Neste contexto, da forma como vem sendo concebidas em Belo Horizonte, as Operações Urbanas Consorciadas reforçarão a segregação e as desigualdades socioespaciais através da produção de espaços fragmentados, hipervalorizados e excludentes. As áreas periféricas da cidade, que mais necessitam de investimentos e esforços públicos, poderiam estar sendo planejadas com o uso de instrumentos mais redistributivistas e participativos, caso as OUCs não houvessem ascendido à posição de primazia inconteste na política urbana municipal.
Entretanto, a primazia que as operações vêm assumindo sobre os demais instrumentos de planejamento urbano previstos no Plano Diretor municipal é extremamente clara, e evidencia a crescente subordinação da política urbana aos interesses privados de proprietários fundiários, incorporadoras imobiliárias e grandes empreiteiras do ramo da construção civil, notórios financiadores de campanhas e dos partidos políticos que se revezam no nefasto jogo do poder municipal.
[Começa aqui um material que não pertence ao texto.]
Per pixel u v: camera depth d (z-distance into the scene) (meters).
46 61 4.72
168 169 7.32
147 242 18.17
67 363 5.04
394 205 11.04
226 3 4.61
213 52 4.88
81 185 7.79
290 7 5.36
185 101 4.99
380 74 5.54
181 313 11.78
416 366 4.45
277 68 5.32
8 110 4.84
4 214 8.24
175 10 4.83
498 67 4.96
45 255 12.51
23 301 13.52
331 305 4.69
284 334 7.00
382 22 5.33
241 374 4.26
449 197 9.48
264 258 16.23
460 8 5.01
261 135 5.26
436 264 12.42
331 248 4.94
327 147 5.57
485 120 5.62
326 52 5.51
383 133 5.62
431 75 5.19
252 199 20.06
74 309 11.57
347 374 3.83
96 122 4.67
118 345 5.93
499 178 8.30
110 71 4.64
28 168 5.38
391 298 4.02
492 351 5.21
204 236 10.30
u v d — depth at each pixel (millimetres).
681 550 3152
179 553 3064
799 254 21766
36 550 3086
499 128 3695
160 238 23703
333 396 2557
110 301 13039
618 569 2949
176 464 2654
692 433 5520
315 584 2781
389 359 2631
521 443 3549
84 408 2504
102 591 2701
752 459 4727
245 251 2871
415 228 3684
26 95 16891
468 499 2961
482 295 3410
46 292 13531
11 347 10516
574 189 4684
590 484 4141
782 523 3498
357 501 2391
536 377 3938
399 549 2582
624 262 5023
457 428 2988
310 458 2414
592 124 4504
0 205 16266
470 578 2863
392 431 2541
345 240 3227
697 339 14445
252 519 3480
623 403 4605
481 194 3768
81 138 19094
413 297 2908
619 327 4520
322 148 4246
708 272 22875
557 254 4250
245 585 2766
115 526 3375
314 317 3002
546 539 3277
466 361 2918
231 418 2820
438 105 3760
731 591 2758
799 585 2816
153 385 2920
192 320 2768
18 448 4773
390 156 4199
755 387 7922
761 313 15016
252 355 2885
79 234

Em tempos de cidade empresa, cidade de exceção, democracia direta do capital e outros conceitos que compõem o pano de fundo da chamada crise urbana que levou milhões de brasileiros às ruas em junho, inegavelmente a disputa pela cidade possui uma dimensão revolucionária. Nesse cenário, o projeto Nova BH representou o que há de mais repulsivo na lógica do empreendedorismo urbano.